In the late 19th century, the prudish Western society was awash with paranoia and hysteria about masturbation. It was believed that the practice of pleasuring oneself was not only sinful, but also had negative effects on one's health. Such myths included that it caused blindness, hairy hands, and stunted growth.
John Harvey Kellogg, the founder of Kellogg's, was a physician who was a key proponent in the anti-masturbation crowd and was well-known for his proposed extreme measures to combat the habit.
Some of these methods included electric shock treatment, chastity belts, straitjackets, circumcision (which to this day is performed routinely in the USA as a by-product of this), and even removal of the genitals.
Kellogg also believed that the diet influenced the sex drive. Whilst working as superintendent at Michigan's Battle Creek Sanitarium, he experimented with dietary solutions. One such treat for the patients consisted of oatmeal and corn meal that had been baked into biscuits and ground into small pieces.
Another of his innovations involved an enema machine that ran water through the bowel, which was then followed by a pint of yogurt - half through the mouth and half through the anus. Understandably, this idea didn't really catch on.
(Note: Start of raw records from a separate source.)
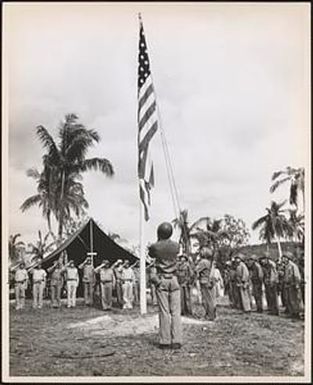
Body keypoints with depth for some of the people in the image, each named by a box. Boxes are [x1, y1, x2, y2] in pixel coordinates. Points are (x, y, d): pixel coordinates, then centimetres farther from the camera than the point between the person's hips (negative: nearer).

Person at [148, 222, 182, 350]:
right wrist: (166, 240, 24)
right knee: (176, 311, 3)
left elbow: (151, 254, 16)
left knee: (164, 311, 0)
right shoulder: (176, 245, 1)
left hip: (161, 280, -2)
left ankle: (165, 341, 1)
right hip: (173, 279, 2)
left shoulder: (155, 246, -5)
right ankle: (176, 341, 2)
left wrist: (158, 241, 14)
Kellogg later went on to develop various other breakfast cereals, like Corn Flakes, as healthy, anti-masturbation breakfast meals. He partnered with his brother, William Kellogg, to mass-produce and market them to the public.
In modern times, it has been clearly established that the myths around masturbation are far from the truth and were only a by-product of Victorian-era prudishness and health hysteria. Kellogg's staunchly held beliefs surrounding masturbation and its effects on mental and physical health have pretty much been dispelled as modern medical science and common sense prevailed.